JAKARTA, iNewsLombok.id - Bung Tomo, atau yang bernama lengkap Sutomo, dikenal sebagai salah satu Pahlawan Nasional Indonesia yang menjadi tokoh sentral dalam Pertempuran Surabaya 10 November 1945.
Sosoknya tak hanya dikenal karena keberanian dan semangat juangnya, tetapi juga karena kehidupan religius dan kedekatannya dengan Tuhan yang membentuk karakter kuat dalam dirinya.
Didikan Agama yang Membentuk Kepribadian Pejuang
Sejak kecil, Bung Tomo telah dididik dengan nilai-nilai agama yang kuat. Ia rajin salat, berpuasa, membaca Al-Qur’an, dan gemar bersedekah kepada fakir miskin. Didikan spiritual dari keluarganya inilah yang menanamkan semangat kemanusiaan, kejujuran, serta kepedulian terhadap rakyat kecil.

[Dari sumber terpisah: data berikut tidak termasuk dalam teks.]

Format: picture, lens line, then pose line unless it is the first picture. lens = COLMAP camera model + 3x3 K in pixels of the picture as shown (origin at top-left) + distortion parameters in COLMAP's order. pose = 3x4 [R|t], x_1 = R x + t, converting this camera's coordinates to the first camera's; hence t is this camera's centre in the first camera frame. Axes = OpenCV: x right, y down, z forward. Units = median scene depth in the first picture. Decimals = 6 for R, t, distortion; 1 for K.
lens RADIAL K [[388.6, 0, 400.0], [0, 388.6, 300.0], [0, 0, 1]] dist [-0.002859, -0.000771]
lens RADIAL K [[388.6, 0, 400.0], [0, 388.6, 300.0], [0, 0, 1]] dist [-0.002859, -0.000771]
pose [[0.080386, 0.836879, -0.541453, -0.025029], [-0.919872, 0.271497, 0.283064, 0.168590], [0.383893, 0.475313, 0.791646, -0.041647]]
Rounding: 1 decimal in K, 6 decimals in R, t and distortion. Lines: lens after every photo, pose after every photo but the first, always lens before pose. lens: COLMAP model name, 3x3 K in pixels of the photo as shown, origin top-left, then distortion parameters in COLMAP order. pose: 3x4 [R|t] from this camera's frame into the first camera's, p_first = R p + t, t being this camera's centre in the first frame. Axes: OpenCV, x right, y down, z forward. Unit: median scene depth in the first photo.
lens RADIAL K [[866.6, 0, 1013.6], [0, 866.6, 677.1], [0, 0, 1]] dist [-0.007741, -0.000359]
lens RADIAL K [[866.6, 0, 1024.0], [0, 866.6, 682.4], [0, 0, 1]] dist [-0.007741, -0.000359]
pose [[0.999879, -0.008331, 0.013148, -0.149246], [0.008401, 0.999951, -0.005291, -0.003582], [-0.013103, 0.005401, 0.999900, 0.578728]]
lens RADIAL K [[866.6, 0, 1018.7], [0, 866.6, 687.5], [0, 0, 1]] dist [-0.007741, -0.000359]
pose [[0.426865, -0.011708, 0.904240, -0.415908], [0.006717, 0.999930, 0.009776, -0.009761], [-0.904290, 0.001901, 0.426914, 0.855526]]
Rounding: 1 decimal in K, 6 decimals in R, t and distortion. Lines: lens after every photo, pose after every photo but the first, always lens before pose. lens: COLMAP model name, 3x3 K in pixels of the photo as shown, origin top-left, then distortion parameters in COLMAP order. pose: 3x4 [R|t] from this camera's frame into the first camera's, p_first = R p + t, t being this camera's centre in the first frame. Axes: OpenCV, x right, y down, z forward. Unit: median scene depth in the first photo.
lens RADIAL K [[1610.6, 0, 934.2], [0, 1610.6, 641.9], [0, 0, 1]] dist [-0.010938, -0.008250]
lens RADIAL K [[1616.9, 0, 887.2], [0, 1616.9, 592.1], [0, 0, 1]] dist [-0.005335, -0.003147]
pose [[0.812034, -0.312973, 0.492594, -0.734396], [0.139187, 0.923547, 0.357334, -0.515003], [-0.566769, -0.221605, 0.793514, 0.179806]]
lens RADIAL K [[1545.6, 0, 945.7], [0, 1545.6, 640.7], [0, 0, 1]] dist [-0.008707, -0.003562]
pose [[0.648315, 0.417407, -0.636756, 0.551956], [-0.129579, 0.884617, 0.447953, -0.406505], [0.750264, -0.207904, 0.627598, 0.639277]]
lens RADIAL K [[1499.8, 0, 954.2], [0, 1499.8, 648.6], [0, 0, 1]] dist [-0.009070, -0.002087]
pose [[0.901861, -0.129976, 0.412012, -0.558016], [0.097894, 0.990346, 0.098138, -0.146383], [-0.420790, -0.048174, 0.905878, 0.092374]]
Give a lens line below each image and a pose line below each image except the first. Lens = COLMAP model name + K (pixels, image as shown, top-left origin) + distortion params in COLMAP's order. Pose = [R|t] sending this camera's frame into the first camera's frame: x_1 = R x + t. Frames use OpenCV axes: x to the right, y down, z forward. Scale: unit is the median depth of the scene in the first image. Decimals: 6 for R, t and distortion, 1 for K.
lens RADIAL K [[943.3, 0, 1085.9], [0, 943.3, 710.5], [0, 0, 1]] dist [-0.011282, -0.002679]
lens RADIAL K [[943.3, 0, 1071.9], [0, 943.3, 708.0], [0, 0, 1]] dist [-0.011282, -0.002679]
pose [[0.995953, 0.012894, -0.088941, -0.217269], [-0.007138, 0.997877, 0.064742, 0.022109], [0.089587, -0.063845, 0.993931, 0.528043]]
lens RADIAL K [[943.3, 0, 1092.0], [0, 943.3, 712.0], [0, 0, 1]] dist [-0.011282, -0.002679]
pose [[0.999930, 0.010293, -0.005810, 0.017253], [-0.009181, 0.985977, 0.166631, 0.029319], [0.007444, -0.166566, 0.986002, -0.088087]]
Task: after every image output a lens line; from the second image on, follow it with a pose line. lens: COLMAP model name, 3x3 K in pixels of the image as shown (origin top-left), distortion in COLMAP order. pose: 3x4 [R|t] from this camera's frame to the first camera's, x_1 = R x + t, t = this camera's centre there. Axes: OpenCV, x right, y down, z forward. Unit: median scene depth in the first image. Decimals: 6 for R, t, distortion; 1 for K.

“Bung Tomo adalah sosok yang taat beribadah, menghargai sesama, namun tetap kritis terhadap keadaan sosial dan pemerintahan,” sebagaimana tertulis dalam buku “Bung Tomo: Hidup dan Mati Pengobar Semangat Tempur 10 November.”
Nilai-nilai keagamaan yang diajarkan dalam keluarganya membuatnya tumbuh menjadi pribadi yang mencintai bangsanya dan menolak segala bentuk penindasan serta ketidakadilan.
Sosok Kritis yang Berani Menyuarakan Kebenaran
Dalam kehidupannya, Bung Tomo dikenal sebagai pemikir yang kritis dan jujur. Ia tidak segan mengoreksi para tokoh, politisi, bahkan pemimpin agama yang dianggapnya menyimpang dari kebenaran.
Gaya bicaranya yang lugas dan tegas menjadikannya tokoh muda yang berani menyuarakan suara rakyat.
Segala bentuk ketidakbenaran, khususnya yang merugikan masyarakat, selalu ditanggapinya dengan saran dan kritik tajam. Semangatnya untuk memperbaiki keadaan menjadi salah satu ciri khas perjuangannya di masa penjajahan maupun setelah kemerdekaan.
Dekat dengan Para Ulama dan Pesantren
Meski tidak pernah menempuh pendidikan formal di pesantren, Bung Tomo memiliki hubungan erat dengan para kiai dan ulama besar Jawa Timur, seperti KH Hasyim Asy’ari dan KH Wahab Hasbullah. Para tokoh agama ini turut mendukung perjuangan rakyat Surabaya dalam melawan penjajahan.
Kedekatan Bung Tomo dengan para ulama memperkuat keyakinannya bahwa perjuangan melawan penjajahan adalah bagian dari jihad fi sabilillah. Ia meyakini bahwa berjuang membela tanah air atas nama Allah tidak akan pernah sia-sia, meski harus mengorbankan nyawa.
Ketika Pertempuran Surabaya pecah pada 10 November 1945, para kiai dan santri dari berbagai pondok pesantren di Jawa turut bergabung dalam perlawanan. Seruan jihad dari KH Hasyim Asy’ari kala itu menjadi pemicu semangat juang rakyat. Bung Tomo kemudian tampil sebagai orator ulung yang membakar semangat ribuan pejuang untuk bertahan melawan pasukan Sekutu.
Bung Tomo lahir di Surabaya pada 3 Oktober 1920 dan wafat pada 7 Oktober 1981 di Padang Arafah, Arab Saudi, saat menunaikan ibadah haji. Ia dimakamkan di Kota Surabaya dengan penghormatan militer.
Pidatonya yang terkenal “Allahu Akbar! Merdeka atau Mati!” menjadi simbol semangat perjuangan rakyat Indonesia.
Selain menjadi pejuang kemerdekaan, Bung Tomo juga sempat aktif di dunia politik setelah Indonesia merdeka, menjadi anggota Dewan Perwakilan Rakyat (DPR), dan dikenal tetap kritis terhadap kebijakan pemerintah yang dianggapnya menyimpang dari cita-cita kemerdekaan.